Indian authorities imposed a curfew and banned all gatherings after clashing with Christians angered by the attacks and a large crowd of protesting Hindu fundamentalists.
Hindu demonstrators were still able to destroy all they could find inside the Church of St-Sebastian in Permannur, including windows and furniture.
Christians demonstrated against the police, which intervened, arresting tens of people.
Yesterday morning groups from the Sangh Parivar, an umbrella organisation that includes Hindu paramilitary groups, attacked Catholic and Protestant churches as well as temples belonging to the Jehovah’s Witnesses and some Evangelical groups.
In various districts and locations attacks seem to have been planned.

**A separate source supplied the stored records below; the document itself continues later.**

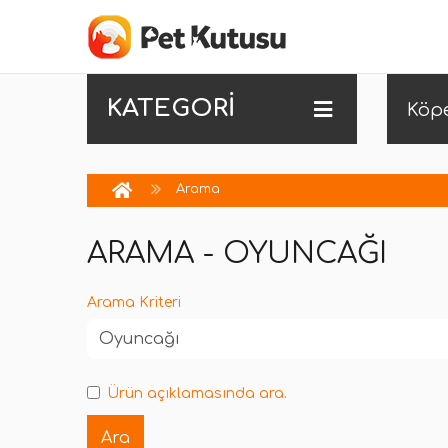
KATEGORİ
Köp
Arama
ARAMA - OYUNCAĞI
Arama Kriteri
Ürün açıklamasında ara.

A group of youth from the Rashtriya Swayamsevak Sangh (RSS) went inside the chapel of Adoration Monastery in Milagres and destroyed all they could find.

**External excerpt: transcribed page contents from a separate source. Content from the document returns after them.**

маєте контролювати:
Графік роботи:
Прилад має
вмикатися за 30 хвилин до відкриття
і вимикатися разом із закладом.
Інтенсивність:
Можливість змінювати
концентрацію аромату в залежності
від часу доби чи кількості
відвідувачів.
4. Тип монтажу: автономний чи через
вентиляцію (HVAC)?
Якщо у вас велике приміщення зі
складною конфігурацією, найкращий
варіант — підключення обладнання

The monastery is run by the Sisters of St-Clare (Poor Clares).
In a quick succession they desecrated the tabernacle and the Eucharist, the monstrance, a crucifix, the oil lamps, the vases on the altar and a few statues of saints.
Eye witnesses in the chapel said they were armed with big stones and heavy sticks. Some of the faithful tried to stop them but were beaten and are now in hospital.
Similar attacks took place in Belthangady, Kodaikal, Chikmangalore, Udupi, Koloor, Chickmangalore, Kundapur, Karkal, Koppa, Balehanoor and Moodbidri.
Mangalore Police Superintendent N Sateesh Kumar admitted the police had information that some pro-Hindu organisations were planning to attack Christian places of worship in the district. Never the less, he did nothing to prevent them.
“If the police knew about this in advance and still could not prevent the attacks, then we have no hope,” said Fr Henry Sequeira, chancellor of the diocese of Mangalore.
Yesterday frustration led many Christians to publicly express their mistrust in the police (see photo). Despite the curfew they gathered in places that were attacked and three stones at police who tried to break up their gatherings.
In Milagres hundreds of Christians got together to defend their churches. Some of the faithful, including a nun, who tried to get to the church for Sunday Evening Mass were beaten by police, which used tear gas to disperse the Christian crowd.
Police arrested five young members of the Hindu fundamentalist group Bajrang Dal, who were behind the attack against the Poor Clares.
Mahendra Kumar, one of the leaders of Hindu militant youth organisation, denied that his group attacked any Catholic church, saying that they only attacked prayer halls belonging to the New Life Evangelical sect. He added that more attacks were planned.
The new wave of violence began in Orissa where a radical Hindu leader was killed by Maoists rebels. However the Sangh Parivar blamed the Christian community for the death as part of its campaign to drive Christians out of India and stop what it calls forced conversions of Hindus to Christianity. Eventually violence spread from Orissa to other states like Madya Pradesh, Chhattisgarh and Karnataka.
The All India Christian Council, an umbrella organisation that represents all of India’s Christian organisations, issued an appeal in which it expressed its fear that there “may be many more [attacks] in other states, including the national capital New Delhi” as well as in “states ruled by Congress”.
For many observers all these attacks are politically significant. The opposition Bharatiya Janata Party (BJP) is backing the Sangh Parivar’s anti-Christian campaigns.